- _Questions to answer_:
1. Decide whether each statement agrees with the book recommendations, answering yes or no and quoting the words that decide it: (a) The Pelican Brief was made into a movie in 1993. (b) Erasure was adapted into a film also titled Erasure. (c) In The Pelican Brief, the law student partners with a detective.
2. Reproduce word for word the stretch of the book recommendations from "The Pelican Brief" through "trying to survive.".

- _Selected passage_:

The book is always better
This month’s book recommendations are books with success on film. We all know popular book series that spawned movie phenomena, such as Harry Potter, James Bond and The Lord of the Rings. Authors like Stephen King and Michael Crichton have had multiple books turned into movies too. So, if you are looking to read the book instead of or before watching the movie, here are some selections, including several that are recent to the silver screen.
P.S. The book is always better!
The Pelican Brief by John Grisham was published in 1992 and made into a movie starring Julia Roberts and Denzel Washington in 1993. This legal crime thriller has murder, mystery and political intrigue. When a young law student prepares a legal brief that is closer to the truth than anyone wants, she partners with an ambitious reporter to leak the truth while trying to survive.
Erasure by Percival Everett is a 2001 novel that was adapted to the film American Fiction in 2023. The book is social commentary against the criticism of African American literature in the late 1990s. The novel’s structure is complex and deals with various themes of sex, race, class, sexual identity, abortion, family loyalty, the theory of language and canonical western artists. It is a dark comedy that pushes against what it means to be black in the United States and who gets to decide what the authentic voice of Black America sounds like.

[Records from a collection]
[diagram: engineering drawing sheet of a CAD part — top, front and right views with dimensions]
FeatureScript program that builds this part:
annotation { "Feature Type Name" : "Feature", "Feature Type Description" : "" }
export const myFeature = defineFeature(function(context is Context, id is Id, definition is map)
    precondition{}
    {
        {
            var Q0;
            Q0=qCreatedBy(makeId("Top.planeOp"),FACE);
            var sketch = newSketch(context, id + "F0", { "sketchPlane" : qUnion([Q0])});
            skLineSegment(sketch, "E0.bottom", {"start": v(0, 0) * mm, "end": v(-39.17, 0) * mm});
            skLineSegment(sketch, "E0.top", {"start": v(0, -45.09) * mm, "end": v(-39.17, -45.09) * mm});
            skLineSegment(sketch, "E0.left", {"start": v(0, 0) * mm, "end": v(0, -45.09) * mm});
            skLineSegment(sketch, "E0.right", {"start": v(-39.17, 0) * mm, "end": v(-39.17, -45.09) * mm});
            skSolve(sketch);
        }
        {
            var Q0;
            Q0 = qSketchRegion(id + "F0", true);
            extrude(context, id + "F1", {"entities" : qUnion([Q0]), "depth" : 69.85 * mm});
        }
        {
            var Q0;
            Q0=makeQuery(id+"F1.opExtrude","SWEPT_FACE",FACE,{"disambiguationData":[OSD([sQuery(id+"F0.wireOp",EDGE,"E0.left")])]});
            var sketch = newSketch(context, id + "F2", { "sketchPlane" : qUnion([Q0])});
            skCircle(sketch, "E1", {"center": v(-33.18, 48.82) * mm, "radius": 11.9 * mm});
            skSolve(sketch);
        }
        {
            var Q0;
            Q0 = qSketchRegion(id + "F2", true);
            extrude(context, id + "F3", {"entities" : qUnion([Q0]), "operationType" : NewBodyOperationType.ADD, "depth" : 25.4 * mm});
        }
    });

- _Responses by item number_:
1.
(a) Yes: "made into a movie starring Julia Roberts and Denzel Washington in 1993"
(b) No: "adapted to the film American Fiction in 2023"
(c) No: "she partners with an ambitious reporter"

2.
The Pelican Brief by John Grisham was published in 1992 and made into a movie starring Julia Roberts and Denzel Washington in 1993. This legal crime thriller has murder, mystery and political intrigue. When a young law student prepares a legal brief that is closer to the truth than anyone wants, she partners with an ambitious reporter to leak the truth while trying to survive.